** Opening EXCERPTED RECORDS block **

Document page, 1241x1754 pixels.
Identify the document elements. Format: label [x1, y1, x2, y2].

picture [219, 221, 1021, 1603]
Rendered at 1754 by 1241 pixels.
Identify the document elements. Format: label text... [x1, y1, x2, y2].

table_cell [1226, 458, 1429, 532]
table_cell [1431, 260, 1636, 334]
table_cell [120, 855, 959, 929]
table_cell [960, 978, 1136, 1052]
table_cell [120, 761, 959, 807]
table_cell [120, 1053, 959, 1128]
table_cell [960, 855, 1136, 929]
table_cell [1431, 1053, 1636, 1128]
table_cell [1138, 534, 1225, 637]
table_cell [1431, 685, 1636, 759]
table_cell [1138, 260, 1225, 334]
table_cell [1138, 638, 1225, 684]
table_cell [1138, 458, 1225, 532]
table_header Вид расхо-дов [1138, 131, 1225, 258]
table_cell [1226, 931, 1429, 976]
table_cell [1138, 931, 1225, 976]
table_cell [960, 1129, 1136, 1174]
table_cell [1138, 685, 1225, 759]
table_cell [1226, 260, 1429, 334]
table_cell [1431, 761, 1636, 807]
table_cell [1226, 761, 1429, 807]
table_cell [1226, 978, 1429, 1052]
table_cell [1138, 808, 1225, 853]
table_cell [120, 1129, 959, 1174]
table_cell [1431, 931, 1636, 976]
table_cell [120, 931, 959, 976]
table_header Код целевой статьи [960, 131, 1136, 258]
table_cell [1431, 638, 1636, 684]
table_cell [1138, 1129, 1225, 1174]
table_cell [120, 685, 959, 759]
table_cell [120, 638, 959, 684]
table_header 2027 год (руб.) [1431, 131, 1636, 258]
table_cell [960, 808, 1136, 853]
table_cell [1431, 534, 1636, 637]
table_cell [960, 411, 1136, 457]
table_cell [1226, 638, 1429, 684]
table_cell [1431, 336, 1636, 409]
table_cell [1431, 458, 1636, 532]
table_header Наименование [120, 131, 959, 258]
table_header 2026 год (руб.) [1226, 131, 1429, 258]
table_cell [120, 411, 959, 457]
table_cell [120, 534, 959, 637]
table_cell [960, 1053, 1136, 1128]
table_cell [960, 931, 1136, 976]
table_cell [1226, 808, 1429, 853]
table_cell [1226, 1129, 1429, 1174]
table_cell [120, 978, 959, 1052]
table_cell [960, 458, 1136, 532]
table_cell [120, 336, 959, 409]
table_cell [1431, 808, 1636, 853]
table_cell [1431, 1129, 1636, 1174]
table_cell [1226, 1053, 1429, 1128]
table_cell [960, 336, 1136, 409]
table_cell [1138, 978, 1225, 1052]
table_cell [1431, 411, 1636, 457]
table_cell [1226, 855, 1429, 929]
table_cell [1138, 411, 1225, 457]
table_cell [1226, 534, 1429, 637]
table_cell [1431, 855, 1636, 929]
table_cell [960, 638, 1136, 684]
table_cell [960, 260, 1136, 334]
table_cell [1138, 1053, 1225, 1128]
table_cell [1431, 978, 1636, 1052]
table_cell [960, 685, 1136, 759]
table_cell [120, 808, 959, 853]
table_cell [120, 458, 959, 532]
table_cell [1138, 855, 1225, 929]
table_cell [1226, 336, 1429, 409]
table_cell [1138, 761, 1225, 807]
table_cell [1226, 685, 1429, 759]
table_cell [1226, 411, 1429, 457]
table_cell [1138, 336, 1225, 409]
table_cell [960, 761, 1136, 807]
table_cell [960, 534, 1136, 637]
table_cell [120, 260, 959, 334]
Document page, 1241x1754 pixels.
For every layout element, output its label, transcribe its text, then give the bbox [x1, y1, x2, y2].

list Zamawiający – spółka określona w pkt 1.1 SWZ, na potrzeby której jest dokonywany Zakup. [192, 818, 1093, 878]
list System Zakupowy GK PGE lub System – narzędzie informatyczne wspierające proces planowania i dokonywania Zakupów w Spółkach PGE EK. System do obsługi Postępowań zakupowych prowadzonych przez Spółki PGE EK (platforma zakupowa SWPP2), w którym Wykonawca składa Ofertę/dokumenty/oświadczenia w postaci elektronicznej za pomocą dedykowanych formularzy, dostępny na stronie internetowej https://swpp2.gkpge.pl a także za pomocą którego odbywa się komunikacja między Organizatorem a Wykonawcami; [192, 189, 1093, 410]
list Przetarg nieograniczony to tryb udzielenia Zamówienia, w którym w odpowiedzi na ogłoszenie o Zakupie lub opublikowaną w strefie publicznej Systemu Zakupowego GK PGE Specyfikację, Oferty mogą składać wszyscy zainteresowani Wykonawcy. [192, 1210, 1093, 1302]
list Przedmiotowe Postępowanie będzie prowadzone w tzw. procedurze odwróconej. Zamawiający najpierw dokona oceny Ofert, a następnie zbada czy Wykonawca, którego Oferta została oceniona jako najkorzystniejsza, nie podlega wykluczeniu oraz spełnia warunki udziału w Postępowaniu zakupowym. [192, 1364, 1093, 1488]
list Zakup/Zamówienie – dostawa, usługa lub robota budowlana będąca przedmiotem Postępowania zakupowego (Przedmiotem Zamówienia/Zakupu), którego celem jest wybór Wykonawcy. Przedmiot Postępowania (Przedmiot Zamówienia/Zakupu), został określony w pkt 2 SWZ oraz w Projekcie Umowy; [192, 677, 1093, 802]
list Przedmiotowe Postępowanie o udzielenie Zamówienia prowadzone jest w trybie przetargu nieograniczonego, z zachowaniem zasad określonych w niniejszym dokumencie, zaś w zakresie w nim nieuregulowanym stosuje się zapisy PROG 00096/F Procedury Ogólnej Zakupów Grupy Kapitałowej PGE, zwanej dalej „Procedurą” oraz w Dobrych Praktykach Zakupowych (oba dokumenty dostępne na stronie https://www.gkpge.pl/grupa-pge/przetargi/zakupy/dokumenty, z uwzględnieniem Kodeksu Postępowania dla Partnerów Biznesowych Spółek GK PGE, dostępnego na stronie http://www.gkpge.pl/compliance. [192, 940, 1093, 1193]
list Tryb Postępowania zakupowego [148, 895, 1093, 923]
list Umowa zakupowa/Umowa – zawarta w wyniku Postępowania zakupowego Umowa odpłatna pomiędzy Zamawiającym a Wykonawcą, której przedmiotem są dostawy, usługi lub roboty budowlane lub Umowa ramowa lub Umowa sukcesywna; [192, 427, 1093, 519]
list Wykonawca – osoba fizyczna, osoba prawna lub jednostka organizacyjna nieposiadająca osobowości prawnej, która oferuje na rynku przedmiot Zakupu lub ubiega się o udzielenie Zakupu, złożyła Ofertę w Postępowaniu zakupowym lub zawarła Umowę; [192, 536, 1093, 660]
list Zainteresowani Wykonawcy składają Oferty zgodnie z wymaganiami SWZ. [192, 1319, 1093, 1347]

** Closing EXCERPTED RECORDS block **

The entries are to be repeated exactly, with nothing altered.

Document page, 1241x1754 pixels.
Identify the document elements. Format: label [x1, y1, x2, y2].

picture [219, 221, 1021, 1603]
Rendered at 1754 by 1241 pixels.
Identify the document elements. Format: label text... [x1, y1, x2, y2].

table_cell [1226, 458, 1429, 532]
table_cell [1431, 260, 1636, 334]
table_cell [120, 855, 959, 929]
table_cell [960, 978, 1136, 1052]
table_cell [120, 761, 959, 807]
table_cell [120, 1053, 959, 1128]
table_cell [960, 855, 1136, 929]
table_cell [1431, 1053, 1636, 1128]
table_cell [1138, 534, 1225, 637]
table_cell [1431, 685, 1636, 759]
table_cell [1138, 260, 1225, 334]
table_cell [1138, 638, 1225, 684]
table_cell [1138, 458, 1225, 532]
table_header Вид расхо-дов [1138, 131, 1225, 258]
table_cell [1226, 931, 1429, 976]
table_cell [1138, 931, 1225, 976]
table_cell [960, 1129, 1136, 1174]
table_cell [1138, 685, 1225, 759]
table_cell [1226, 260, 1429, 334]
table_cell [1431, 761, 1636, 807]
table_cell [1226, 761, 1429, 807]
table_cell [1226, 978, 1429, 1052]
table_cell [1138, 808, 1225, 853]
table_cell [120, 1129, 959, 1174]
table_cell [1431, 931, 1636, 976]
table_cell [120, 931, 959, 976]
table_header Код целевой статьи [960, 131, 1136, 258]
table_cell [1431, 638, 1636, 684]
table_cell [1138, 1129, 1225, 1174]
table_cell [120, 685, 959, 759]
table_cell [120, 638, 959, 684]
table_header 2027 год (руб.) [1431, 131, 1636, 258]
table_cell [960, 808, 1136, 853]
table_cell [1431, 534, 1636, 637]
table_cell [960, 411, 1136, 457]
table_cell [1226, 638, 1429, 684]
table_cell [1431, 336, 1636, 409]
table_cell [1431, 458, 1636, 532]
table_header Наименование [120, 131, 959, 258]
table_header 2026 год (руб.) [1226, 131, 1429, 258]
table_cell [120, 411, 959, 457]
table_cell [120, 534, 959, 637]
table_cell [960, 1053, 1136, 1128]
table_cell [960, 931, 1136, 976]
table_cell [1226, 808, 1429, 853]
table_cell [1226, 1129, 1429, 1174]
table_cell [120, 978, 959, 1052]
table_cell [960, 458, 1136, 532]
table_cell [120, 336, 959, 409]
table_cell [1431, 808, 1636, 853]
table_cell [1431, 1129, 1636, 1174]
table_cell [1226, 1053, 1429, 1128]
table_cell [960, 336, 1136, 409]
table_cell [1138, 978, 1225, 1052]
table_cell [1431, 411, 1636, 457]
table_cell [1226, 855, 1429, 929]
table_cell [1138, 411, 1225, 457]
table_cell [1226, 534, 1429, 637]
table_cell [1431, 855, 1636, 929]
table_cell [960, 638, 1136, 684]
table_cell [960, 260, 1136, 334]
table_cell [1138, 1053, 1225, 1128]
table_cell [1431, 978, 1636, 1052]
table_cell [960, 685, 1136, 759]
table_cell [120, 808, 959, 853]
table_cell [120, 458, 959, 532]
table_cell [1138, 855, 1225, 929]
table_cell [1226, 336, 1429, 409]
table_cell [1138, 761, 1225, 807]
table_cell [1226, 685, 1429, 759]
table_cell [1226, 411, 1429, 457]
table_cell [1138, 336, 1225, 409]
table_cell [960, 761, 1136, 807]
table_cell [960, 534, 1136, 637]
table_cell [120, 260, 959, 334]
Document page, 1241x1754 pixels.
For every layout element, output its label, transcribe its text, then give the bbox [x1, y1, x2, y2].

list Zamawiający – spółka określona w pkt 1.1 SWZ, na potrzeby której jest dokonywany Zakup. [192, 818, 1093, 878]
list System Zakupowy GK PGE lub System – narzędzie informatyczne wspierające proces planowania i dokonywania Zakupów w Spółkach PGE EK. System do obsługi Postępowań zakupowych prowadzonych przez Spółki PGE EK (platforma zakupowa SWPP2), w którym Wykonawca składa Ofertę/dokumenty/oświadczenia w postaci elektronicznej za pomocą dedykowanych formularzy, dostępny na stronie internetowej https://swpp2.gkpge.pl a także za pomocą którego odbywa się komunikacja między Organizatorem a Wykonawcami; [192, 189, 1093, 410]
list Przetarg nieograniczony to tryb udzielenia Zamówienia, w którym w odpowiedzi na ogłoszenie o Zakupie lub opublikowaną w strefie publicznej Systemu Zakupowego GK PGE Specyfikację, Oferty mogą składać wszyscy zainteresowani Wykonawcy. [192, 1210, 1093, 1302]
list Przedmiotowe Postępowanie będzie prowadzone w tzw. procedurze odwróconej. Zamawiający najpierw dokona oceny Ofert, a następnie zbada czy Wykonawca, którego Oferta została oceniona jako najkorzystniejsza, nie podlega wykluczeniu oraz spełnia warunki udziału w Postępowaniu zakupowym. [192, 1364, 1093, 1488]
list Zakup/Zamówienie – dostawa, usługa lub robota budowlana będąca przedmiotem Postępowania zakupowego (Przedmiotem Zamówienia/Zakupu), którego celem jest wybór Wykonawcy. Przedmiot Postępowania (Przedmiot Zamówienia/Zakupu), został określony w pkt 2 SWZ oraz w Projekcie Umowy; [192, 677, 1093, 802]
list Przedmiotowe Postępowanie o udzielenie Zamówienia prowadzone jest w trybie przetargu nieograniczonego, z zachowaniem zasad określonych w niniejszym dokumencie, zaś w zakresie w nim nieuregulowanym stosuje się zapisy PROG 00096/F Procedury Ogólnej Zakupów Grupy Kapitałowej PGE, zwanej dalej „Procedurą” oraz w Dobrych Praktykach Zakupowych (oba dokumenty dostępne na stronie https://www.gkpge.pl/grupa-pge/przetargi/zakupy/dokumenty, z uwzględnieniem Kodeksu Postępowania dla Partnerów Biznesowych Spółek GK PGE, dostępnego na stronie http://www.gkpge.pl/compliance. [192, 940, 1093, 1193]
list Tryb Postępowania zakupowego [148, 895, 1093, 923]
list Umowa zakupowa/Umowa – zawarta w wyniku Postępowania zakupowego Umowa odpłatna pomiędzy Zamawiającym a Wykonawcą, której przedmiotem są dostawy, usługi lub roboty budowlane lub Umowa ramowa lub Umowa sukcesywna; [192, 427, 1093, 519]
list Wykonawca – osoba fizyczna, osoba prawna lub jednostka organizacyjna nieposiadająca osobowości prawnej, która oferuje na rynku przedmiot Zakupu lub ubiega się o udzielenie Zakupu, złożyła Ofertę w Postępowaniu zakupowym lub zawarła Umowę; [192, 536, 1093, 660]
list Zainteresowani Wykonawcy składają Oferty zgodnie z wymaganiami SWZ. [192, 1319, 1093, 1347]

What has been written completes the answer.